Menjadi imam sholat bukan perkara yang sepele, walau siapa saja dimungkinkan untuk itu, Islam memberikan syarat dan kriteria tertentu agar sosok yang menjadi imam benar-benar jempolan untuk dimakmumi. Orang yang paling baik bacaannya, paling wara‘, lebih tua usianya, sungguh, itu bukan kriteria yang sembarangan.

Meski sedemikian kuatnya syarat seorang imam, itu bisa disesuaikan dengan situasi kita. Begitulah universalitas dalam Islam. Sekalipun di antara kita tidak ada yang benar-benar baik bacaannya, maka salah satunya diusahakan harus jadi imam, tetap ada pemimpin. Ya, kepemimpinan tidak boleh kosong.

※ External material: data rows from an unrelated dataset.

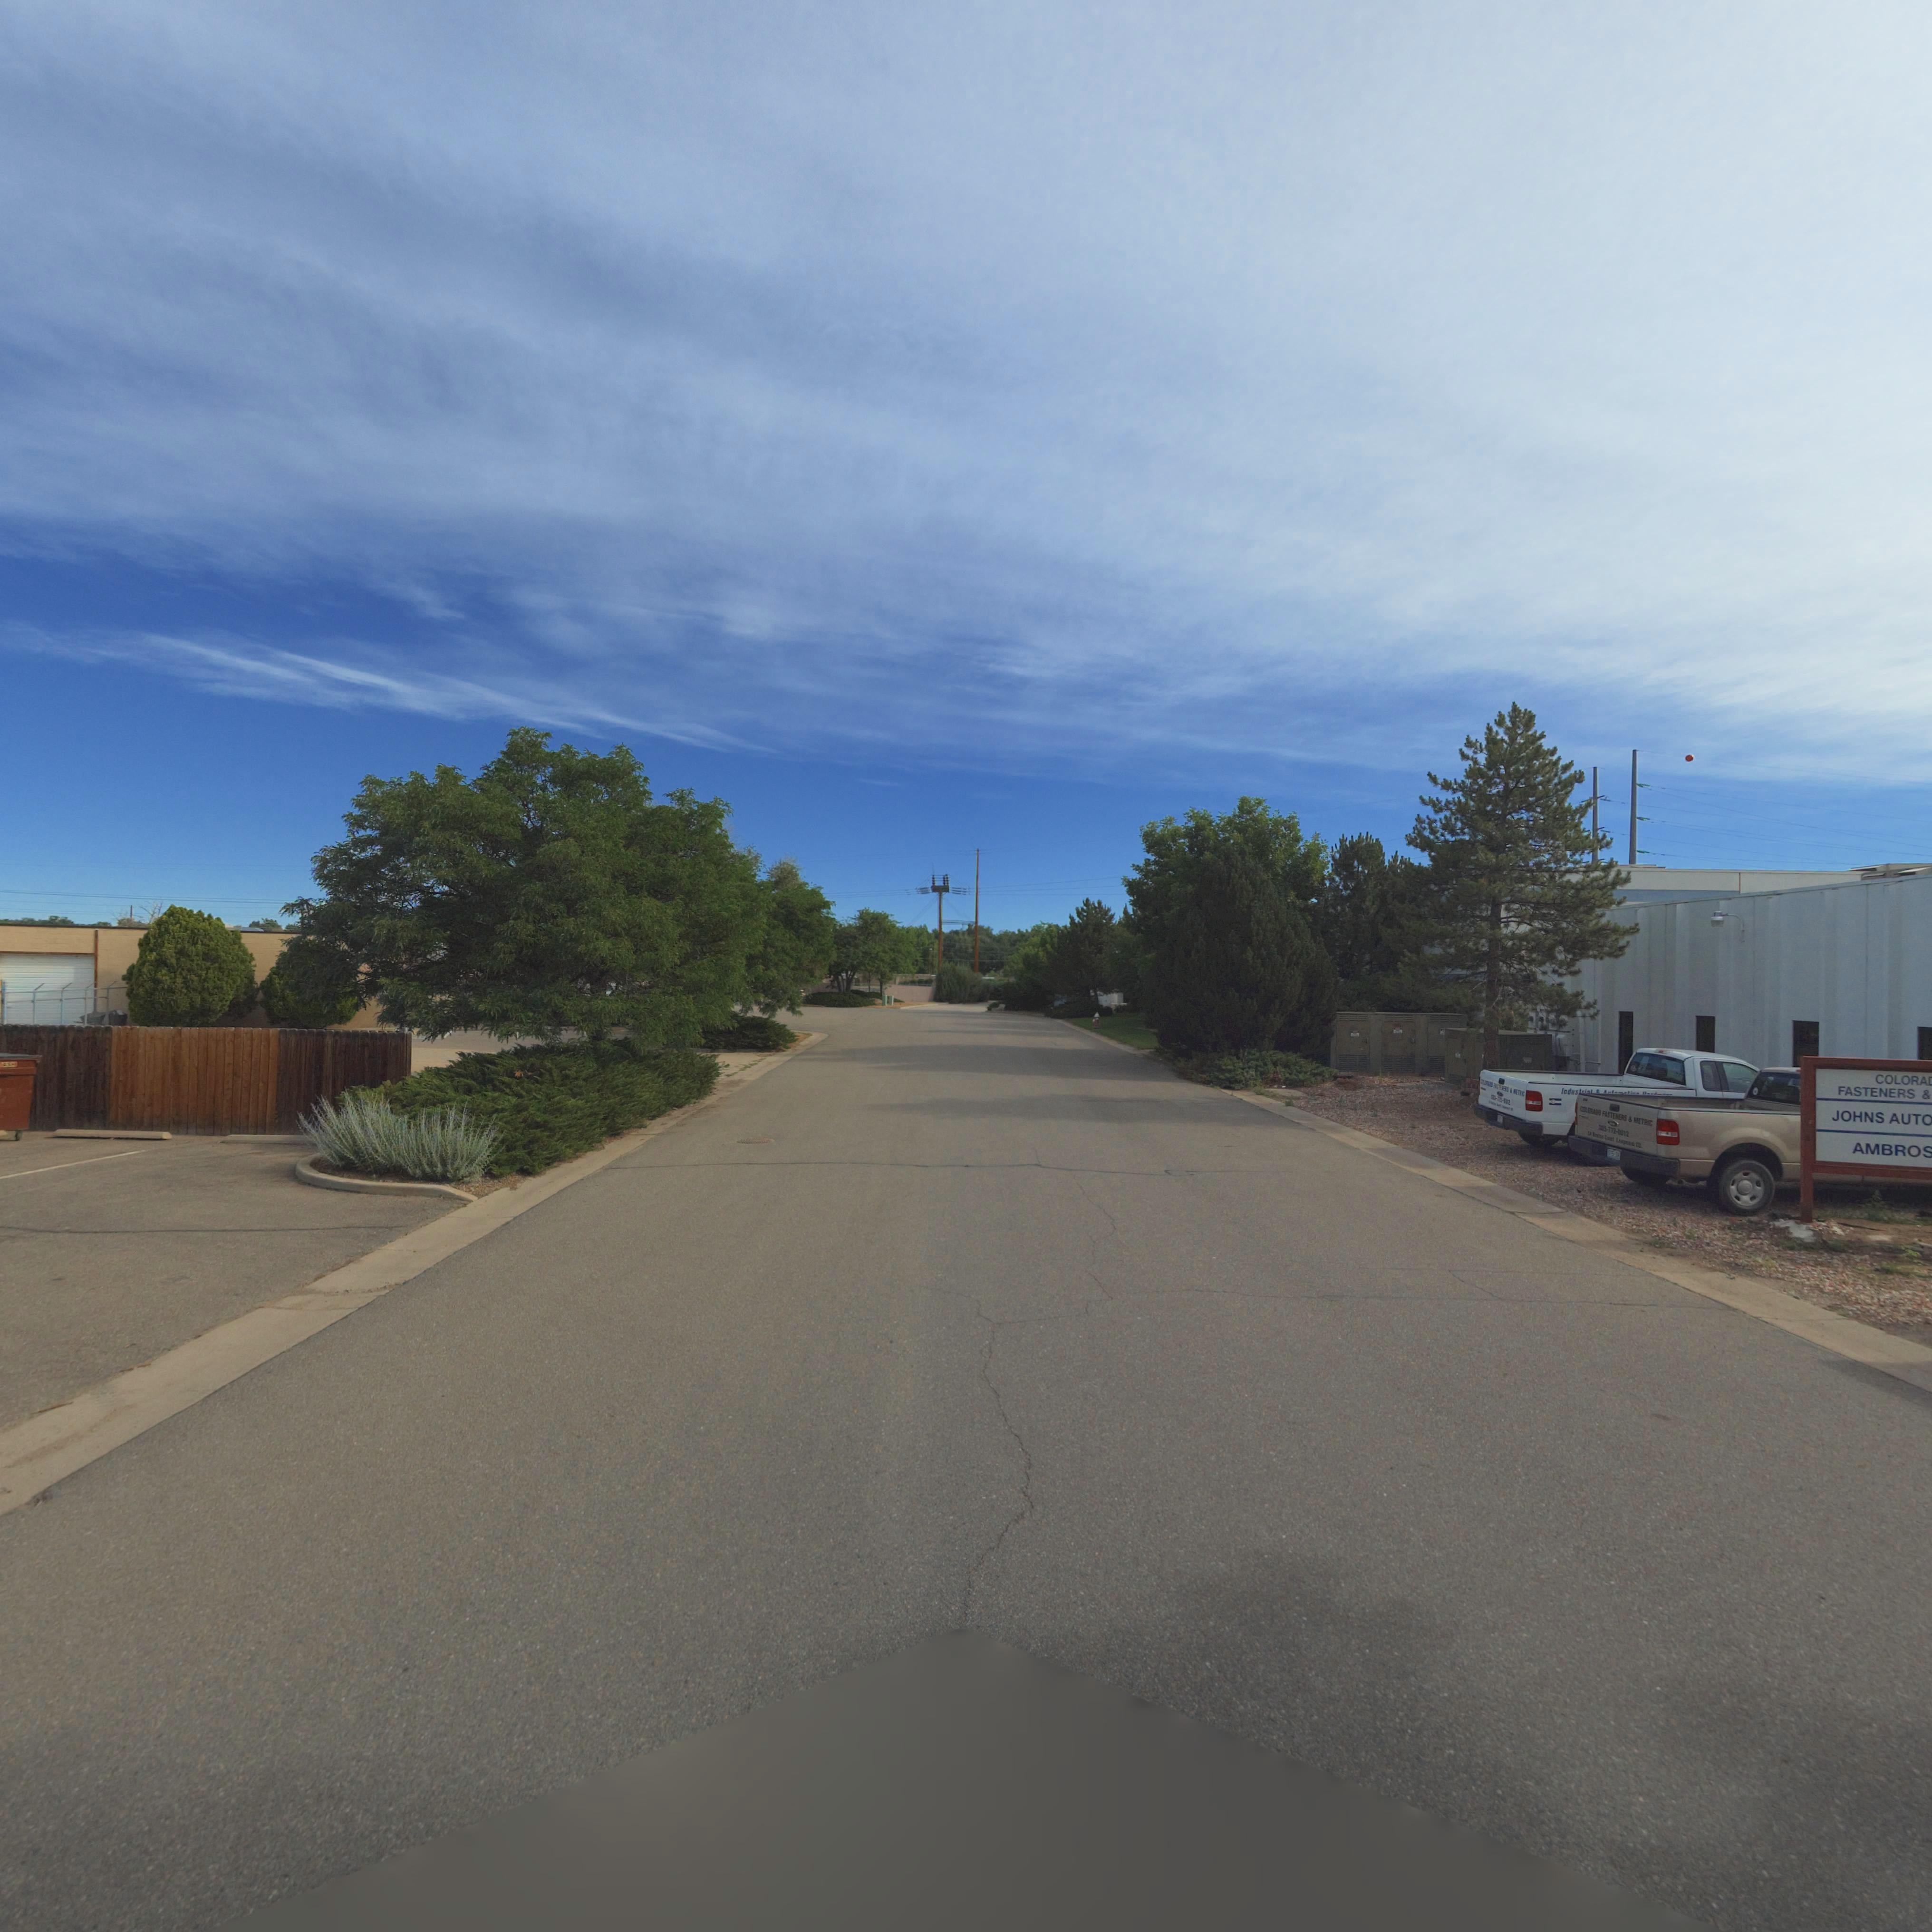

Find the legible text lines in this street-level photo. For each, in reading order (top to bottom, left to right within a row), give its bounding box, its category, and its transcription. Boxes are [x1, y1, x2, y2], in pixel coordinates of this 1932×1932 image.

[1875, 1073, 1929, 1086] BusinessName: COLORA
[1837, 1085, 1931, 1100] BusinessName: FASTENERS &
[1831, 1110, 1922, 1125] BusinessName: JOHNS AUT
[1852, 1141, 1922, 1158] BusinessName: AMBRO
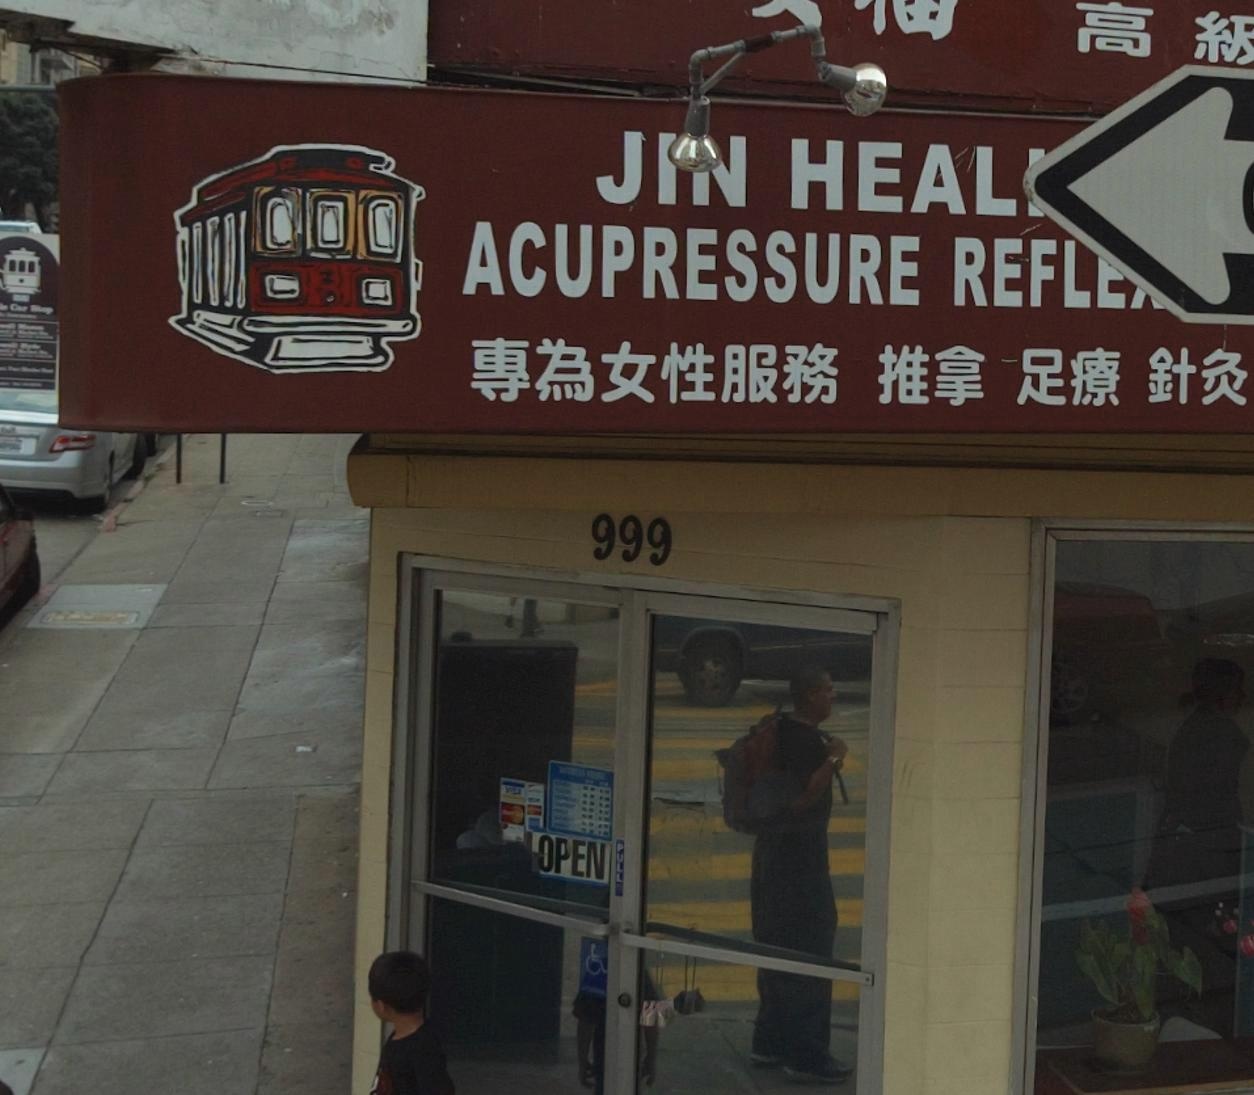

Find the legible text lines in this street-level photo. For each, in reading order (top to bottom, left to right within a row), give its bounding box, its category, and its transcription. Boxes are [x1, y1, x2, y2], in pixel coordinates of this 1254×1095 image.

[593, 127, 1018, 217] BusinessName: J** HEAL
[460, 219, 1093, 309] BusinessName: ACUPRESSURE REFL
[589, 511, 674, 569] StreetNumber: 999
[537, 832, 608, 882] None: OPEN
[615, 841, 625, 884] None: PULL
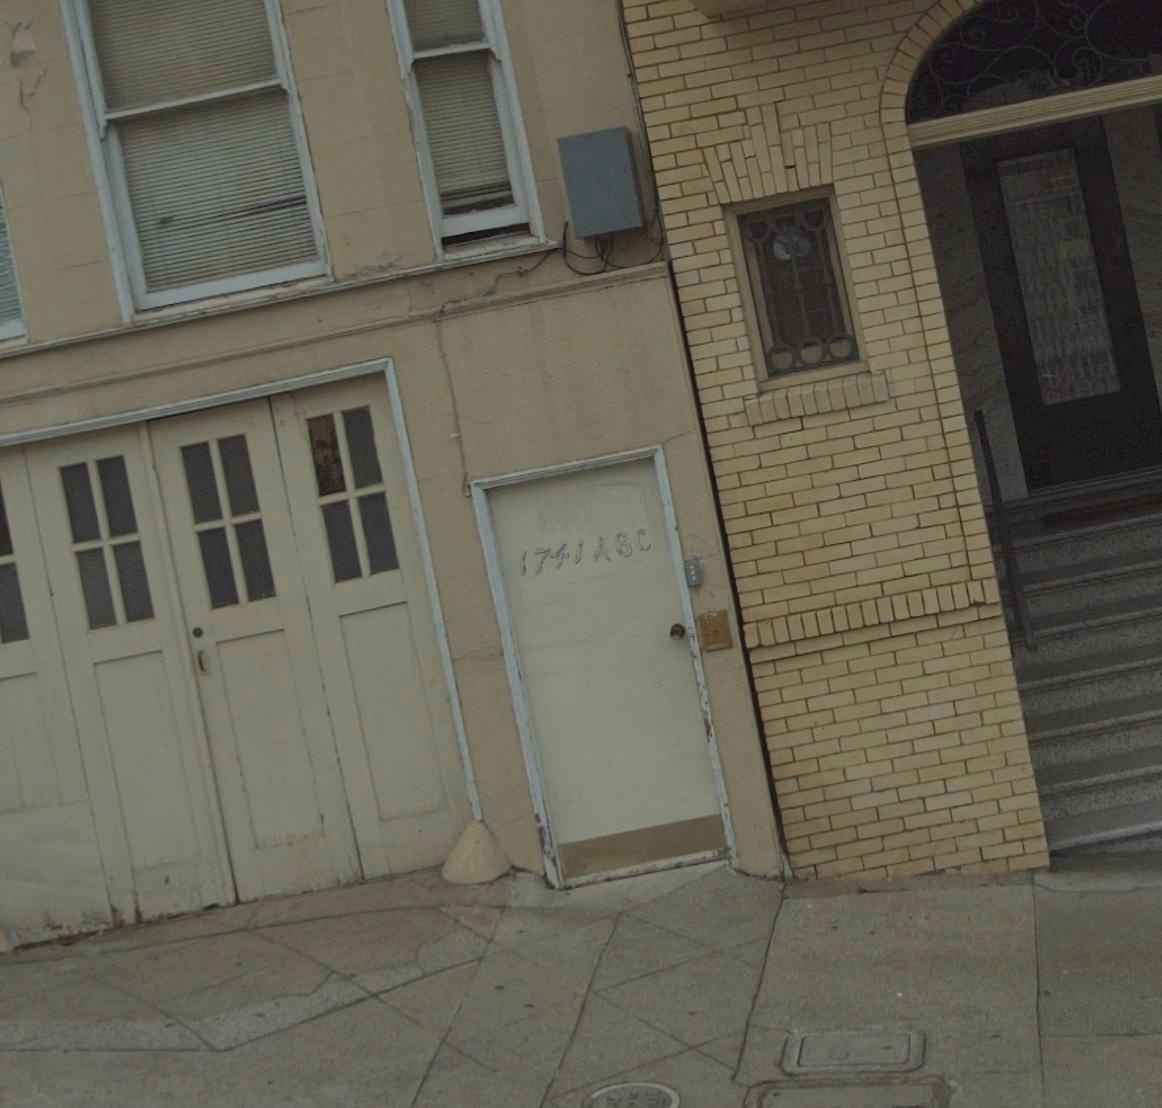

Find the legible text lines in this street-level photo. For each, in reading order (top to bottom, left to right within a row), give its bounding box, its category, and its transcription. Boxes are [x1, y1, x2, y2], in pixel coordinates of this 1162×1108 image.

[515, 522, 656, 583] StreetNumber: 1741ABC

Peran seorang imam (pemimpin) dalam Islam sangatlah sentral, vital, dan tentu saja strategis. Baik dalam hal beribadah maupun bermasyarakat. Mungkin ini bukan hanya dalam Islam, tapi juga di berbagai agama lainnya.

Bukan hanya kriteria menjadi seorang imam yang penting, rukun tegaknya shalat pun harus terpenuhi. Diantaranya yang peling penting adalah harus suci. Berpakaian yang bersih dari najis dan menutup aurat, serta badan yang terbebas dari hadas.

Semua umat Islam pasti (seharusnya) tahu, jika sedang shalat kentut, maka shalat dan wudhunya batal. Kita harus mengambil wudhu kembali dan mengulangi shalat dari awal. Ini adalah hukum yang berlaku sama, baik bagi seorang imam maupun makmum.

Ketika seorang imam kentut maka ia harus ‘legowo’ mundur agar jamaah yang tepat di belakangnya bisa menggantikan posisi dia. Bagaimana jika imamnya tidak mundur ? jamah akan bingung. Kalaupun jamaahnya tidak mendengar kentut imam dan imamnya memaksan diri mempimpin sholat, itu hanya akan menambah dosa seorang imam.

Jika seorang pemimpin rakyat diumpamakan imam shalat (eloknya sudah satu paket, biar tidak perlu diumpakan), sekarang mari kita cari perumpamannya, apa yang membatalkan kepemimpinan seorang bupati, gubernur, atau presiden ?

Mestinya, ketika seorang bupati, gubernur, atau presiden melakukan sebuah kesalahan yang ia sadari bahwa itu membatalkan status kepemimpinannya, seharusnya ia mundur dengan teratur. Bukan keukeuh sumeukeuh bernafsu megang tampuk kepemimpinan. Apalagi kalau semua makmum (rakyat) sudah tahu kesalahannya. Kan tidak lucu, ada seorang imam kentut (apalagi kedengaran) tapi tidak mau mundur. Bisa kacau ‘jamaah’ bangsa ini.

Satu contoh lain teladan kepemimpinan dari shalat adalah ketika imam lupa membaca surah, maka makmum harus mengingatkan (meluruskan). Mestinya ini juga digenggam kuat oleh seorang pemimpin lalu dimasukan ke dalam mentalnya, bahwa ketika ia khilaf bersedia menerima masukan dari masyarakat demi baiknya roda kepemimpinan hingga akhir yang ‘khusnul khotimah’. Karena memang demikian mestinya, bukannya merasa tersinggung lalu meintimidasi.